# Fried Mushrooms-rec. Idea



## kadesma (Mar 14, 2008)

We love these, but , they take some time and I usually make a mess when I do them.. But I have to admit, they taste like heaven
I use about 24 good size mushrooms. remove the stems and chop fine, along with 3 garlic cloves,several tab. of finely chopped parsley, salt and pepper.I mix this altogether with some melted butter and stuff the mushroom caps..I then dip the caps into beaten egg, then into buttered breadcrumbs back into egg and once more time into the bread crumbs, use a long tooth pick makes it easier to remove from the hot fat as they cook I chill for about an hour then fry the mushrooms in deep hot fat til golden, drain well remove the picks and serve..Yummy with a nice cool drink

kadesma


----------



## Rom (Mar 15, 2008)

yum, these sound good! do u think they would be ok if they were cooked in the oven, my SO might be scared if i told him they were fried like that LOL, i on the otherhand would probably lick my fingers


----------



## expatgirl (Mar 15, 2008)

Yummo!!!  Sometimes the messy stuff tastes the best!  Thanks for sharing, km, as I can find all those ingredients here and make my own bread crumbs and the people here go crazy over Western-style desserts and appetizers.


----------



## expatgirl (Mar 15, 2008)

Pickles, km!  I tried to send you some karma for the great recipe but was told that I had to spread it around but imagine  getting it just the same-


----------



## kadesma (Mar 15, 2008)

Rom said:


> yum, these sound good! do u think they would be ok if they were cooked in the oven, my SO might be scared if i told him they were fried like that LOL, i on the otherhand would probably lick my fingers


I think they would be just fine baked instead of fried..Enjoy
kadesma


----------



## kadesma (Mar 15, 2008)

expatgirl said:


> Yummo!!!  Sometimes the messy stuff tastes the best!  Thanks for sharing, km, as I can find all those ingredients here and make my own bread crumbs and the people here go crazy over Western-style desserts and appetizers.


Thanks Expatgirl,
they are yummy, hope you get a chance to make them.

kadesma


----------



## Uncle Bob (Mar 15, 2008)

Love, Love Love fried mushrooms. Anyway you make them!! Bring um on!!
I've been on a fried, sliced portabella kick lately, but love my little button shrooms too! 

Expatgirl...Stuffed with a crabmeat suffing, drizzled with butter, in the oven for a short visit...Oh my...Oh my!

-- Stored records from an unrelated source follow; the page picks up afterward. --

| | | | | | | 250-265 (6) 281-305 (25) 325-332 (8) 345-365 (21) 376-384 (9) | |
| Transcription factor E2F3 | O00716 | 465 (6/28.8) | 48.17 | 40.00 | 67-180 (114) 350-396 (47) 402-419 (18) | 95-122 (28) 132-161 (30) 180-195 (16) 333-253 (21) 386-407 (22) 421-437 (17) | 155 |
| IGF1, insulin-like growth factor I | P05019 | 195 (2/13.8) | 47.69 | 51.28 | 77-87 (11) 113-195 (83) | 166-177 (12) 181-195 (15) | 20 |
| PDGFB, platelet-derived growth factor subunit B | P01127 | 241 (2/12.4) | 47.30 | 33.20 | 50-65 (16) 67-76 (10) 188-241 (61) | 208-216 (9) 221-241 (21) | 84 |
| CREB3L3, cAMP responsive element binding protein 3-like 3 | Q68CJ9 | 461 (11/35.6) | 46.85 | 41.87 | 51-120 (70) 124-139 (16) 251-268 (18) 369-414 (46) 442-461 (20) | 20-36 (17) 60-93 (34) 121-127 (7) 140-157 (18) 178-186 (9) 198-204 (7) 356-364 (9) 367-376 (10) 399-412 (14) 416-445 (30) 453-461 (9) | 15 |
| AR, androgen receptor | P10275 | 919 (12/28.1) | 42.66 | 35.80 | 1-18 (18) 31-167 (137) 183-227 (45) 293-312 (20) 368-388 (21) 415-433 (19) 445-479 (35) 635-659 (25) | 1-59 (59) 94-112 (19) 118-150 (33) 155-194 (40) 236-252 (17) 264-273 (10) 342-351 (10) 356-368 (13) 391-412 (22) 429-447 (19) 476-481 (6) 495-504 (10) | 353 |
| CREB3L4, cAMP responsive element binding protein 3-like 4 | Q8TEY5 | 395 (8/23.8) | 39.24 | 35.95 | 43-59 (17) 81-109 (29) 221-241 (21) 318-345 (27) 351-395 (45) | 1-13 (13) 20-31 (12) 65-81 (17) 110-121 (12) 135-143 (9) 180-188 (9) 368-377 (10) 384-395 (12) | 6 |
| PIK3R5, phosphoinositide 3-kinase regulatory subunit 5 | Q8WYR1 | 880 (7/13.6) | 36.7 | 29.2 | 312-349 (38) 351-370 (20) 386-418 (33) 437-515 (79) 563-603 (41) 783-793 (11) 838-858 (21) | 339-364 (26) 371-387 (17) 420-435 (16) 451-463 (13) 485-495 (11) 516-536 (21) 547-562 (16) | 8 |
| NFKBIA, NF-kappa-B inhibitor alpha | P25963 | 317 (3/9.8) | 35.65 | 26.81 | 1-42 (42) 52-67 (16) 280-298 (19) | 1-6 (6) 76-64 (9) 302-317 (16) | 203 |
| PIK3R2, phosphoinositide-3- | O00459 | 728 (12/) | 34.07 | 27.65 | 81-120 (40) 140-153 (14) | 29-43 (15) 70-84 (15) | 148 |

I'm drooling......


----------



## expatgirl (Mar 15, 2008)

Uncle Bob, that sounds terrific, too---what do any of you think of some red caviar (just a few bits) added for color?  Caviar even though $$$$ here isn't as expensive  as when exported.

Oh, my, I'm drooling now.............and I love portobellos but you can't get them for love or $$$ here---not even imported


----------



## expatgirl (Mar 15, 2008)

and I  meant adding a few bits of caviar as a garnish after they are cooked


----------



## auntdot (Mar 15, 2008)

Sounds great.  Would probably add some Parmesan, but then again I will add Parmesan to anything.


----------



## expatgirl (Mar 15, 2008)

You're right, auntdot, parmesan definitely sounds like a great addition, too----I've got a dinner coming up soon and I can already see that I'm going to be serving kademas' mushroom recipe--this will knock their  snow mushers and wool socks off


----------



## Mississippi Girl (Oct 17, 2008)

once i had some cooked sausage patties left over from breakfast in the frig. I had placed right next to basket of fresh mushrooms. For something different to add to dinner I:
cut off stems and chopped stems up fine, set aside caps
In a skillet I saute' chopped mushrooms and finely chopped green onions and small bit of garlic.
I had a box of chicken stove top stuffing..took it out and made it according to directions. I added the cooked mushrooms,onion and garlic to it..added bit of shredded mozzarella that I had...mixed it with the left over sausage that i crumbled up into it.
dipped mushroom caps in butter, filled them with mixture and put on a cookie sheet with sides (sprayedcookie sheet with pam). Baked them till they were browned. Family wasnt waiting for me to serve up..they  were at stove with forks all ready..I was allowed two!!!


----------



## quicksilver (Oct 17, 2008)

I basically do the same, but do add the parm. And they are a pain. And eggplant parm is in that catagory too. But I love all the fried stuff - mozz & zuch sticks. Calimari. Tempura battered shrimp. 
So rather than make the mess nowadays, I usually eat out what I hate to cook at home.
But my mouth is sure watering now!  Yummy, yummy!


----------